* _Bounding boxes with keypoints_
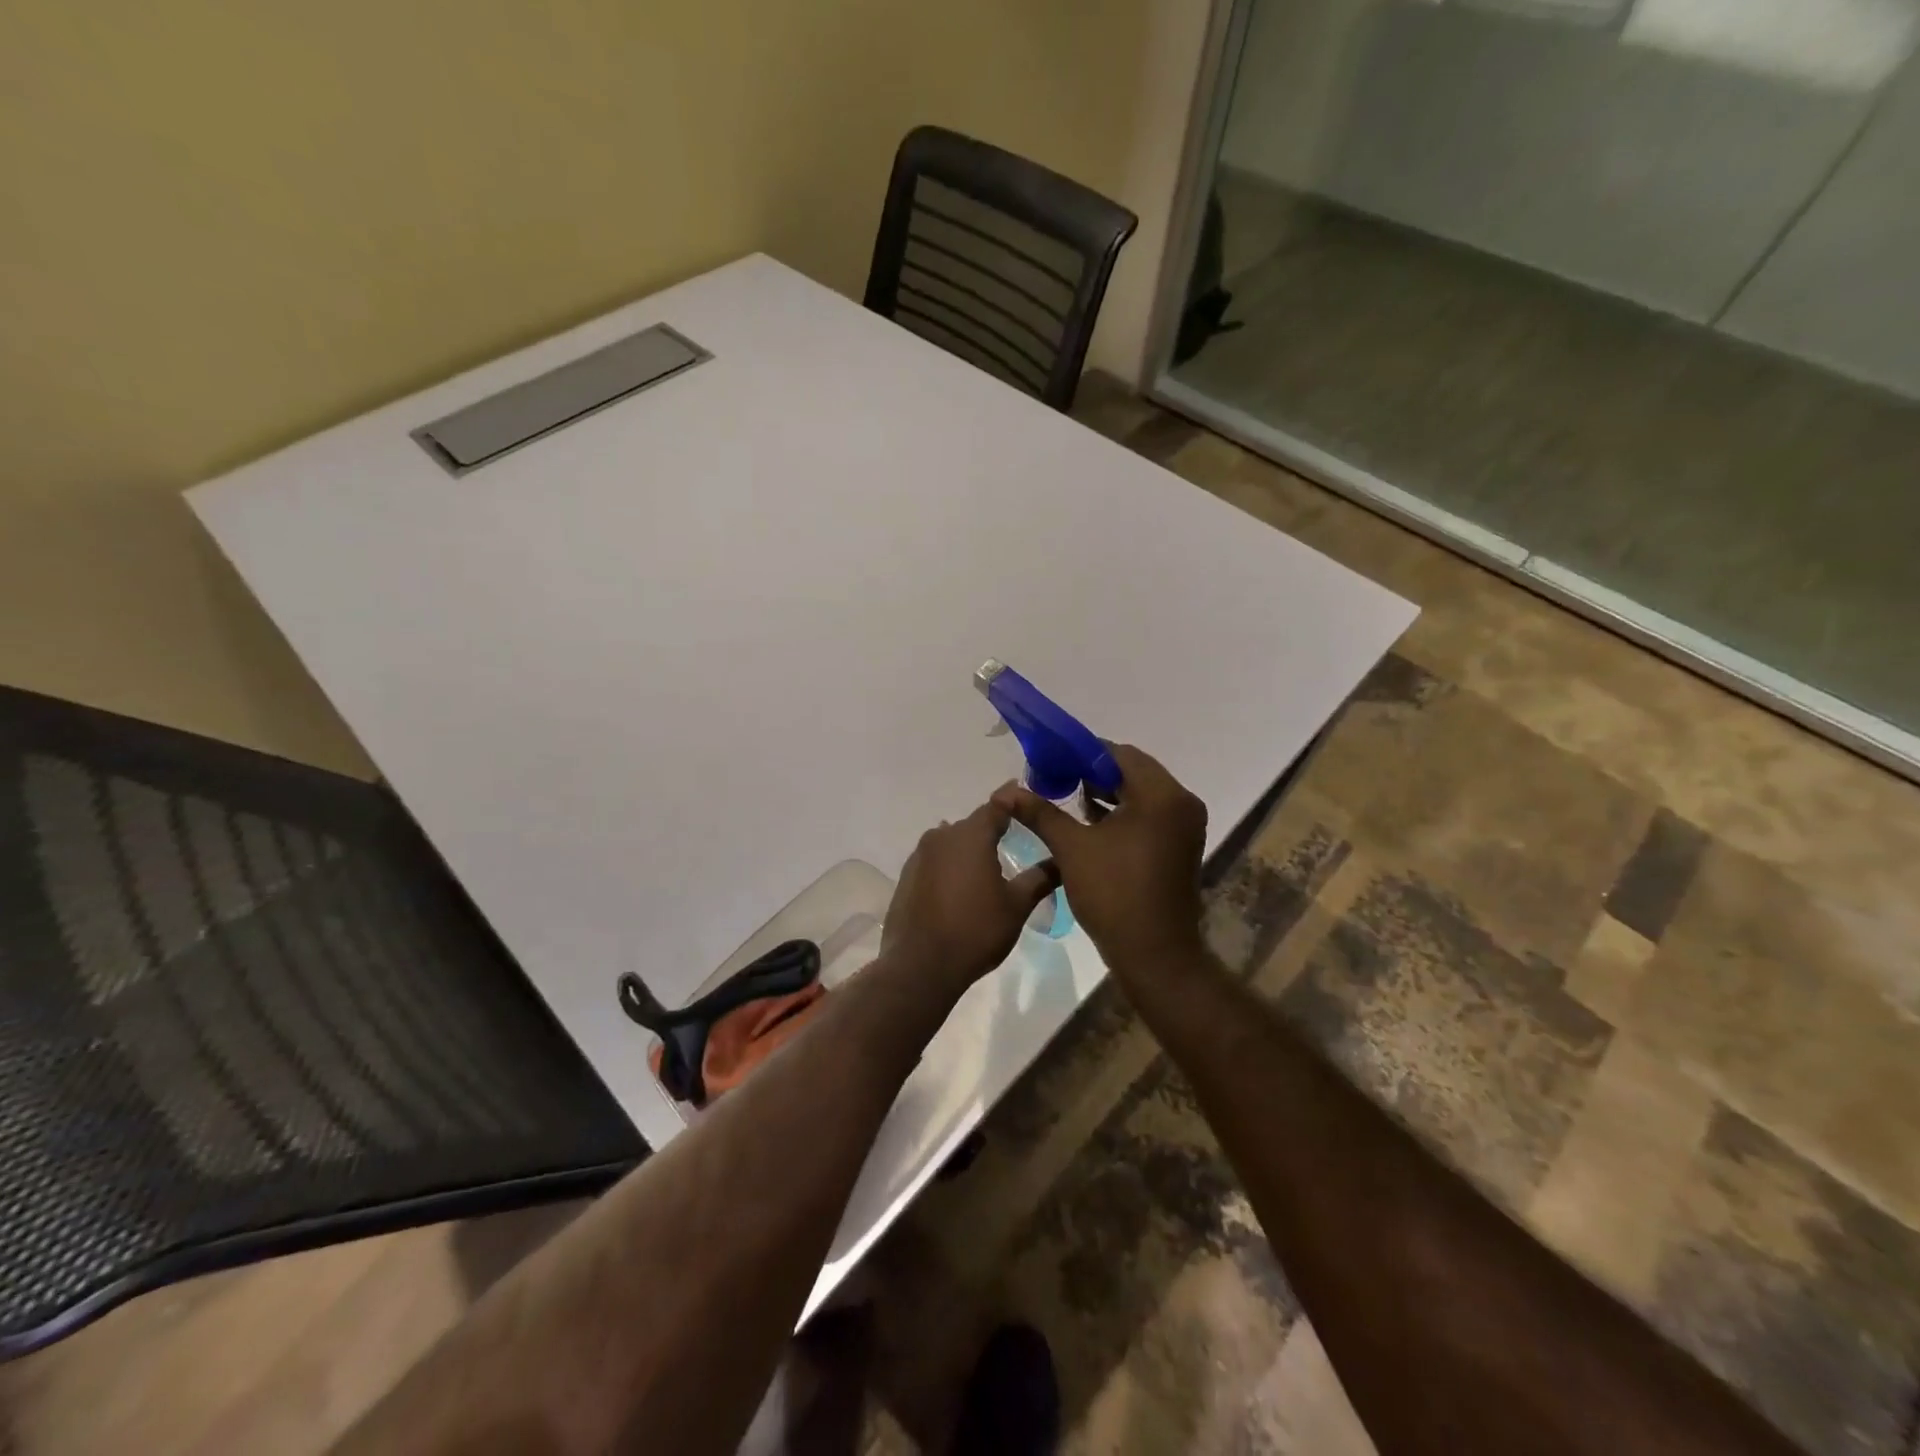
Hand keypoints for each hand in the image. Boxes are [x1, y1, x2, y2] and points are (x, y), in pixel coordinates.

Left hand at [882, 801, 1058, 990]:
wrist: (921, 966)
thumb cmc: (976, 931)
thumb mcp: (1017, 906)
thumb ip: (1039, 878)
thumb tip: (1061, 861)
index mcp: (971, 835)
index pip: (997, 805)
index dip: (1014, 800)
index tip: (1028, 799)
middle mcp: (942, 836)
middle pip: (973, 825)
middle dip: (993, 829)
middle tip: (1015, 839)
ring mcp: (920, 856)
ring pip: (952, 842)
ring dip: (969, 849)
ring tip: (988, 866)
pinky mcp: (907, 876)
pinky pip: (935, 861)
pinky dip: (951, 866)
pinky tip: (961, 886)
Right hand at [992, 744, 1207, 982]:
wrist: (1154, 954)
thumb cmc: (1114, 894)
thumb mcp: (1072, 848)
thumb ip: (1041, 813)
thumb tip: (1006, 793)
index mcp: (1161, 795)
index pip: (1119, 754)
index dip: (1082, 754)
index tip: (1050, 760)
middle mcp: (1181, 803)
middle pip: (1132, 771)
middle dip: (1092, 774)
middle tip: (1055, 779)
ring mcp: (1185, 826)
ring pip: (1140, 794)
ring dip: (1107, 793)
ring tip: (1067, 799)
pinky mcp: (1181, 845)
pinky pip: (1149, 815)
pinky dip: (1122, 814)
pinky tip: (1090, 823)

==

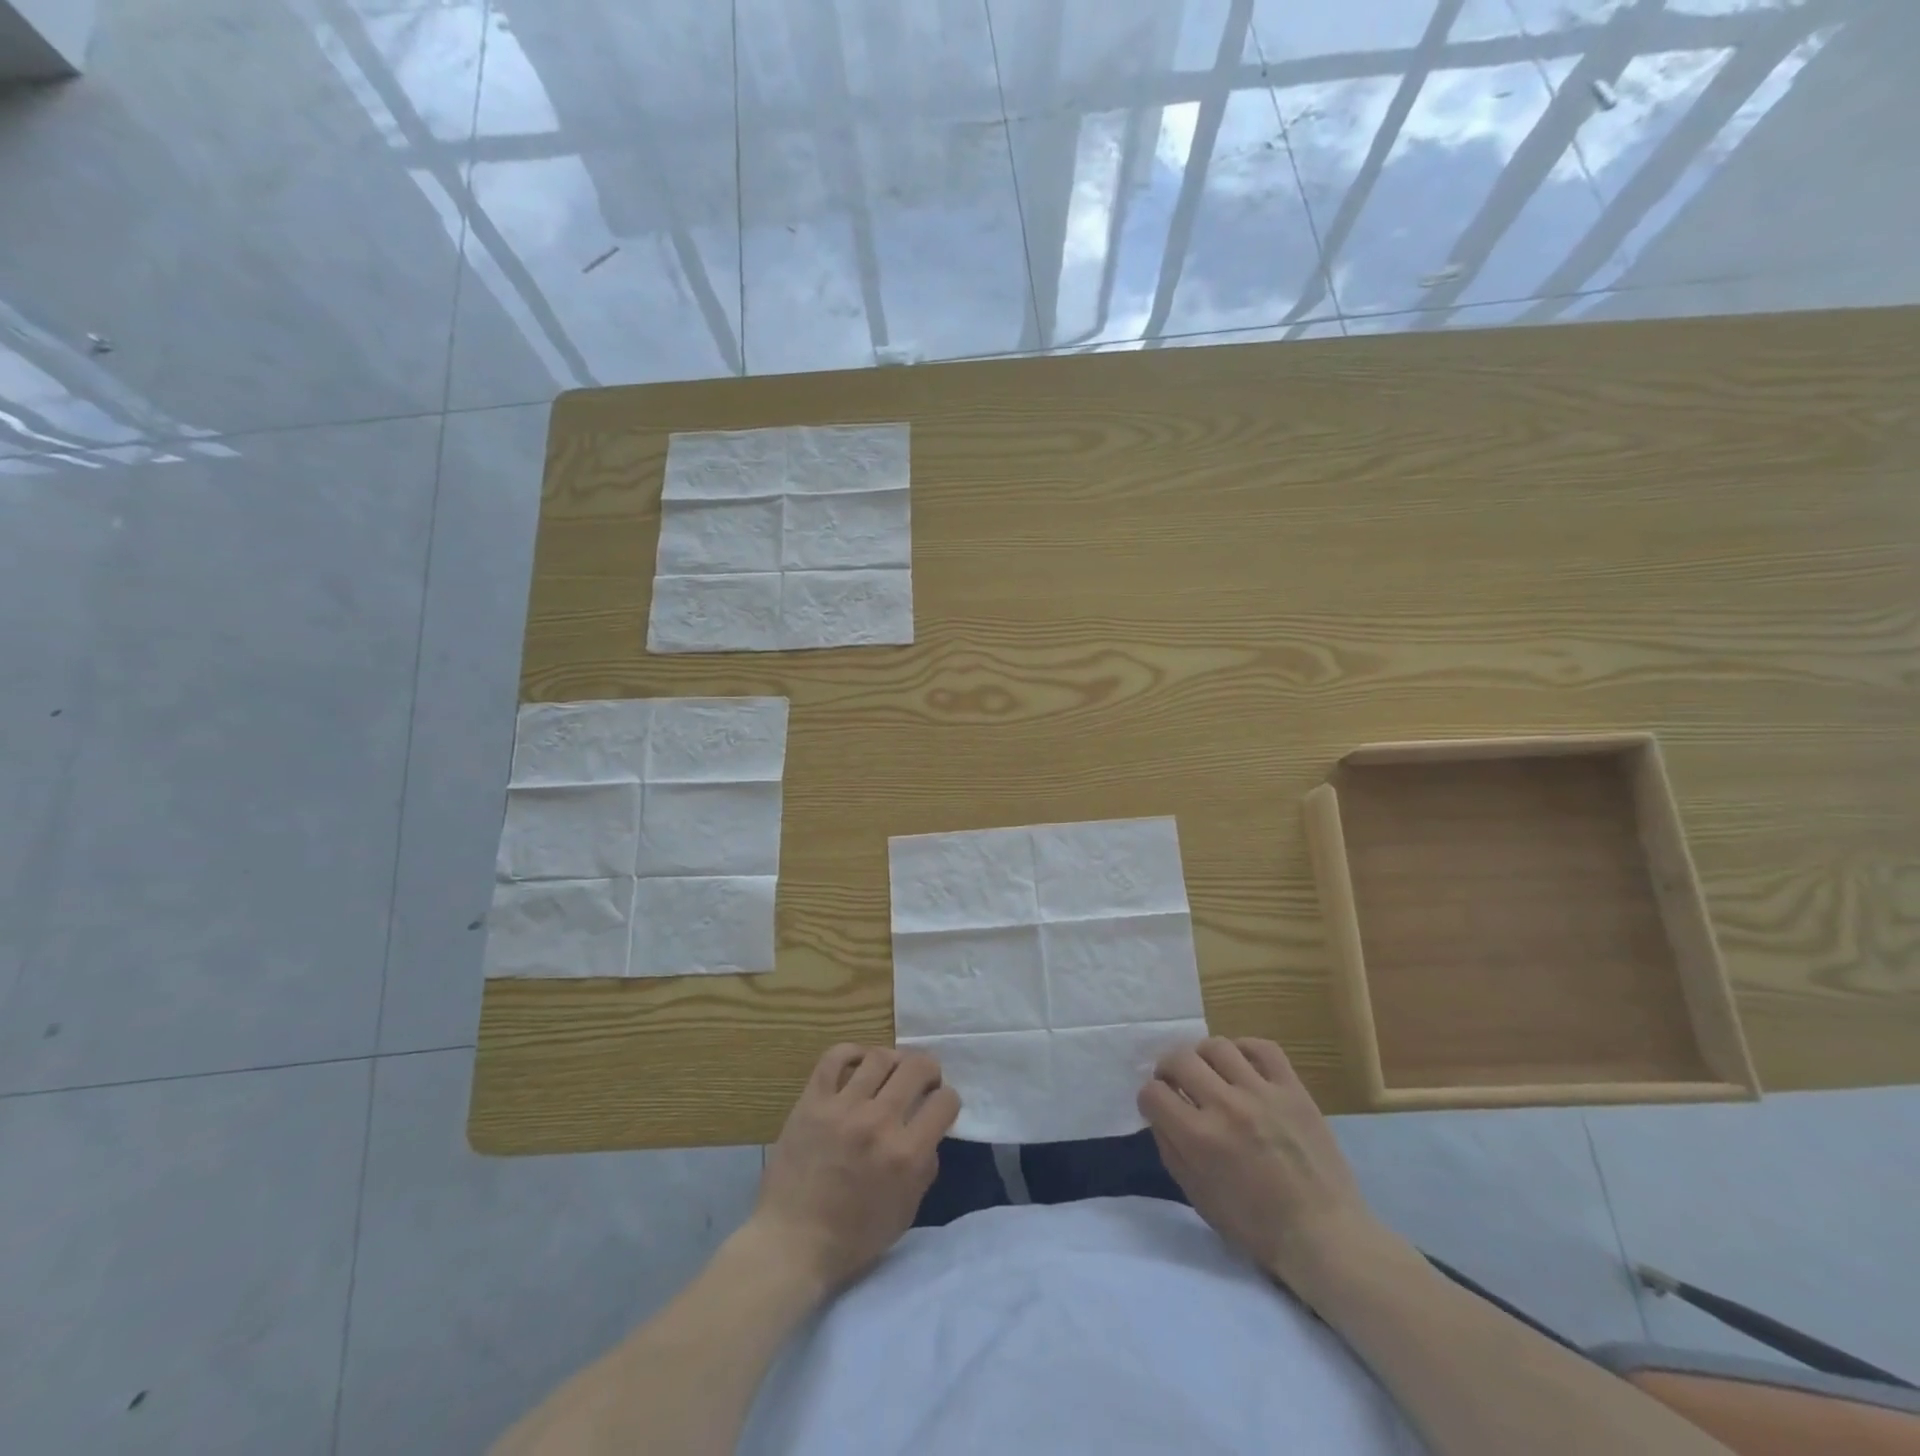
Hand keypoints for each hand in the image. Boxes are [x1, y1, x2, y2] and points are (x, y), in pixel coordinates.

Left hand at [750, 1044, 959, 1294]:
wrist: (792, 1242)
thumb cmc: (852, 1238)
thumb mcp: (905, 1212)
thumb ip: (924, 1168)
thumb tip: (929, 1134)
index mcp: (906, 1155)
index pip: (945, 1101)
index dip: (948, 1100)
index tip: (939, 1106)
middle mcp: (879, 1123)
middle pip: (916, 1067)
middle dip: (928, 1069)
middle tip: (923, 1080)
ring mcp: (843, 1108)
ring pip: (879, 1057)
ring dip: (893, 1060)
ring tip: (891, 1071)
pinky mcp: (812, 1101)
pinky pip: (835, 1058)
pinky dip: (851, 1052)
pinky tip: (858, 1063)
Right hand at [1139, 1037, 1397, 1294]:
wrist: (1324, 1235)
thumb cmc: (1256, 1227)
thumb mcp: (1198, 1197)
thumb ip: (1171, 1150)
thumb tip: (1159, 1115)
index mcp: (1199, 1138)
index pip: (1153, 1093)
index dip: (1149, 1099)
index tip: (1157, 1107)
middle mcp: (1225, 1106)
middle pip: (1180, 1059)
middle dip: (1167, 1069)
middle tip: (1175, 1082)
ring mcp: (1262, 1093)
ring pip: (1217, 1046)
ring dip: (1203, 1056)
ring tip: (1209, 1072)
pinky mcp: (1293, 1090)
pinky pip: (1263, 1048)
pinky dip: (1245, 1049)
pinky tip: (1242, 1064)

* _YOUR OBJECTIVE_
Find "ring dip: (893, 1060)" in the entries above and copy that whole line exactly, then each line after it through the line that contains "pinky tip: (1242, 1064)".

* _WRITTEN RESPONSE_
ring dip: (893, 1060)
ring tip: (891, 1071)
pinky mcp: (812, 1101)
pinky pip: (835, 1058)
pinky dip: (851, 1052)
pinky tip: (858, 1063)
Right hand at [1139, 1037, 1397, 1294]:
wrist: (1324, 1235)
thumb cmc: (1256, 1227)
thumb mcp: (1198, 1197)
thumb ip: (1171, 1150)
thumb tip: (1159, 1115)
index mcp: (1199, 1138)
index pip: (1153, 1093)
index dip: (1149, 1099)
index tip: (1157, 1107)
middle mcp: (1225, 1106)
middle pip: (1180, 1059)
middle dip: (1167, 1069)
middle tip: (1175, 1082)
ring mcp: (1262, 1093)
ring pip: (1217, 1046)
ring dip: (1203, 1056)
ring tip: (1209, 1072)
pinky mcp: (1293, 1090)
pinky pip: (1263, 1048)
pinky dip: (1245, 1049)
pinky tip: (1242, 1064)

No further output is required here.